What you need to do - Please return every record exactly, with no pictures included.

Page images and extracted text:
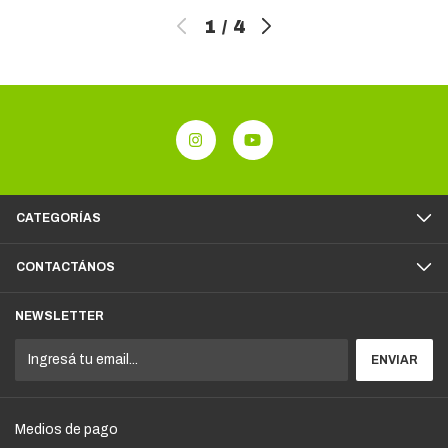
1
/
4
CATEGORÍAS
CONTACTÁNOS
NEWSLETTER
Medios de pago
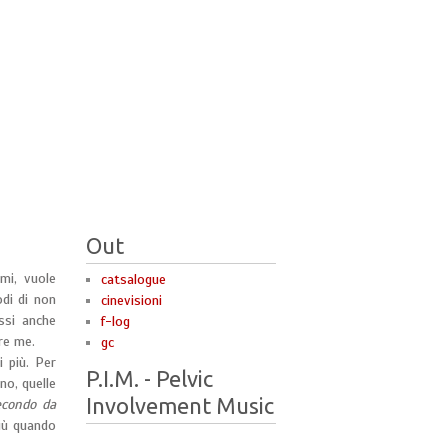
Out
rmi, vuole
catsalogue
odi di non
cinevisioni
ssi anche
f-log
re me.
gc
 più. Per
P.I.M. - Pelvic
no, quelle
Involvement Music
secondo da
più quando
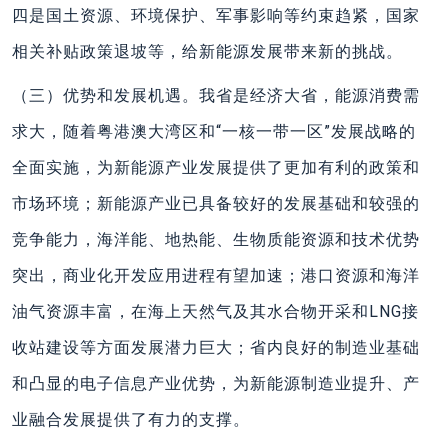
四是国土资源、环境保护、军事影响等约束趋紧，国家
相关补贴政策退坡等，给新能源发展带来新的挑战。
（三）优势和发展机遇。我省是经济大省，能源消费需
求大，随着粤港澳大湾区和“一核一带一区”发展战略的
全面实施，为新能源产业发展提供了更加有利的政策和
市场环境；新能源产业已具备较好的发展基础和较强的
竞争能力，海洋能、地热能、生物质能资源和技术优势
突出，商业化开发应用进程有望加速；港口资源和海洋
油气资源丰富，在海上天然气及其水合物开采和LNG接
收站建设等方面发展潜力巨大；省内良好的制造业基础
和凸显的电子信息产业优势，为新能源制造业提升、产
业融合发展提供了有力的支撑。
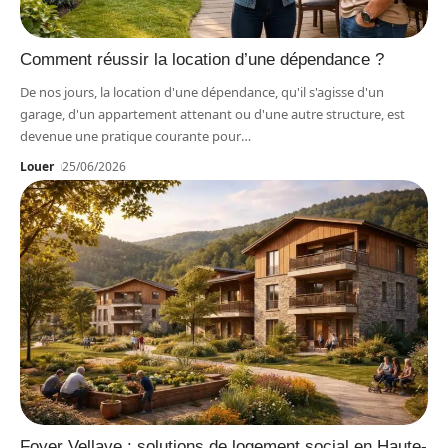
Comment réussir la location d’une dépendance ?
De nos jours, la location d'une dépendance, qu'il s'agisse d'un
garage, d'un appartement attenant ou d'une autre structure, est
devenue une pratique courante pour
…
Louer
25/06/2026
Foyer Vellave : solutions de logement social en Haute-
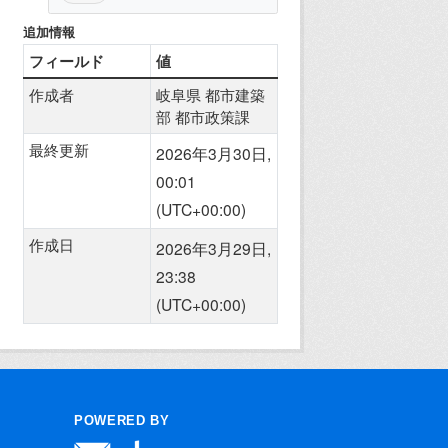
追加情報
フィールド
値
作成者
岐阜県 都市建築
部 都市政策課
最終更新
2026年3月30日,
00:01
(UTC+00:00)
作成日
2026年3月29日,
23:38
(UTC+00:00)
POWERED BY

Response to this exercise -
1
/
4
CATEGORÍAS
CONTACTÁNOS
NEWSLETTER
Medios de pago
Out
rmi, vuole
catsalogue
odi di non
cinevisioni
ssi anche
f-log
re me.
gc
 più. Per
P.I.M. - Pelvic
no, quelle
Involvement Music
secondo da
più quando
四是国土资源、环境保护、军事影响等约束趋紧，国家
相关补贴政策退坡等，给新能源发展带来新的挑战。
（三）优势和发展机遇。我省是经济大省，能源消费需
求大，随着粤港澳大湾区和“一核一带一区”发展战略的
全面实施，为新能源产业发展提供了更加有利的政策和
市场环境；新能源产业已具备较好的发展基础和较强的
竞争能力，海洋能、地热能、生物质能资源和技术优势
突出，商业化开发应用进程有望加速；港口资源和海洋
油气资源丰富，在海上天然气及其水合物开采和LNG接
收站建设等方面发展潜力巨大；省内良好的制造业基础
和凸显的电子信息产业优势，为新能源制造业提升、产
业融合发展提供了有力的支撑。
Comment réussir la location d’une dépendance ?
De nos jours, la location d'une dépendance, qu'il s'agisse d'un
garage, d'un appartement attenant ou d'une autre structure, est
devenue une pratique courante pour
…
Louer
25/06/2026
Foyer Vellave : solutions de logement social en Haute-
追加情報
フィールド
値
作成者
岐阜県 都市建築
部 都市政策課
最終更新
2026年3月30日,
00:01
(UTC+00:00)
作成日
2026年3月29日,
23:38
(UTC+00:00)
POWERED BY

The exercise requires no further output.